School’s In

School’s In

I accidentally set my alarm for seven p.m. instead of seven a.m. and missed half the teacher disorientation this morning. It’s not a big deal, since I’m fairly disoriented already. I’ve decided to make some fairly big changes to my syllabi, though it goes against the opinions expressed by quite a few people I met with today. The changes are based on my experiences last semester; I’m not even going to attempt the “warm fuzzy” getting to know you essay like I did last time. Nothing against what the other people do, but it just isn’t me. I’m into research and argumentation, hardcore.

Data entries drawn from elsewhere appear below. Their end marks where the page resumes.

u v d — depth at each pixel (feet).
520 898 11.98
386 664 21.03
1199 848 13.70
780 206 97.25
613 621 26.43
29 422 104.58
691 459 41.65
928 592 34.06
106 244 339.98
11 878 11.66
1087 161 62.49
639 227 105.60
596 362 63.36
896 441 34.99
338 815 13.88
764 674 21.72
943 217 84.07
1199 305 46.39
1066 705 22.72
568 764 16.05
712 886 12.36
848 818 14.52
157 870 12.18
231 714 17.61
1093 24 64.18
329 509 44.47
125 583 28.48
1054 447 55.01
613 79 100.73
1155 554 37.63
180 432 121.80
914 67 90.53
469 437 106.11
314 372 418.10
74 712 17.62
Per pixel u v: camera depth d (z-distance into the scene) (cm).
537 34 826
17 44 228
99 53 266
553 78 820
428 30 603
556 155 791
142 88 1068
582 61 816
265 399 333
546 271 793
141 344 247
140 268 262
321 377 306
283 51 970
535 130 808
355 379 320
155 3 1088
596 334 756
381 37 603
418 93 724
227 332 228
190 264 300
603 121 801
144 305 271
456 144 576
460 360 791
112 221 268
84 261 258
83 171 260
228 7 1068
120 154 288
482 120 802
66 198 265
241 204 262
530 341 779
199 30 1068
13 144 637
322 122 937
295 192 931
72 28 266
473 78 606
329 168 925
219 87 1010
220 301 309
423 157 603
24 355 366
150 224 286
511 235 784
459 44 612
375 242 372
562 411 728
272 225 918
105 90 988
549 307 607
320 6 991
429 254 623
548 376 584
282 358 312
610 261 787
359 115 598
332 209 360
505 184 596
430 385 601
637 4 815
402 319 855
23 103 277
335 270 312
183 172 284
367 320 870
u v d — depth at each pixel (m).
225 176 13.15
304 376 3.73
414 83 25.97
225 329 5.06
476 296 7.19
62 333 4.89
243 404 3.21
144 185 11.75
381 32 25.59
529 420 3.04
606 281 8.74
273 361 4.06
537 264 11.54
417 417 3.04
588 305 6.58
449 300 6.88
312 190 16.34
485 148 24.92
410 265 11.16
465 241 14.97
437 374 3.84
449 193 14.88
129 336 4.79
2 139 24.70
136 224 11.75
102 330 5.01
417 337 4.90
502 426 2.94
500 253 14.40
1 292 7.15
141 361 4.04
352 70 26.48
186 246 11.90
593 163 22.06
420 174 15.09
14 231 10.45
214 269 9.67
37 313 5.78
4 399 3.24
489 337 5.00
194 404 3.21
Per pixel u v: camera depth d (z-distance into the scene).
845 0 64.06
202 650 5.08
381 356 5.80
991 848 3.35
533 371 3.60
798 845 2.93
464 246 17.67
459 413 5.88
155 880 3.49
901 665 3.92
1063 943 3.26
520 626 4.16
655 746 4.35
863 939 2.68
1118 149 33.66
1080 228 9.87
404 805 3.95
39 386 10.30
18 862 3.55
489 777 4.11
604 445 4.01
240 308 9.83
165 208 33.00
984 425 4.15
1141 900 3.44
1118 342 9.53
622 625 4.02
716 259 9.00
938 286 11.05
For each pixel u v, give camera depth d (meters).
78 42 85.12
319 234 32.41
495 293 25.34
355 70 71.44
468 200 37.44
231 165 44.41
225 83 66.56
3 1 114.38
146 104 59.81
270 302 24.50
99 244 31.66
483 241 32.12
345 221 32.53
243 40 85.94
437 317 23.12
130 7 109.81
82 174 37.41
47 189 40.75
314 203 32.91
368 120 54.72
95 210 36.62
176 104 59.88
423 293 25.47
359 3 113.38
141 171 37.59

But I heard some really interesting “process oriented” approaches from other folks that I’ll be anxious to learn the results of. I love teaching in such an open department. I can do whatever works for me and my students without many worries about specifics. My evaluations have all been positive, from both faculty and students, so I think I’m just going to try to refine what I’m doing to be even more focused. Rhetoric is such a chaotic discipline, really. Most of the other teachers are more “creatively” focused than I am. I have trouble with that; I don’t think you can teach creativity. Most of the process games don’t work for me, so find it hard to recommend them to other people. But I’m the exception, and not the rule— most teachers just love free-writing and all that stuff. I’m more interested in critical thinking skills. I’d rather see evidence of that, rather than creativity. Creativity can take care of itself.

“But Jeff, you’re so creative . . .” I get so sick of hearing that. Being creative never did me much good. I don’t mean to be so bitter about it, but I am. I think of critical reading and writing as fundamental life skills. Being able to express yourself is a life skill as well, but if you can read and write critically, then being able to express yourself will naturally follow— this is an ass-backwards way of looking at it compared to most pedagogical practice. But it works better for me.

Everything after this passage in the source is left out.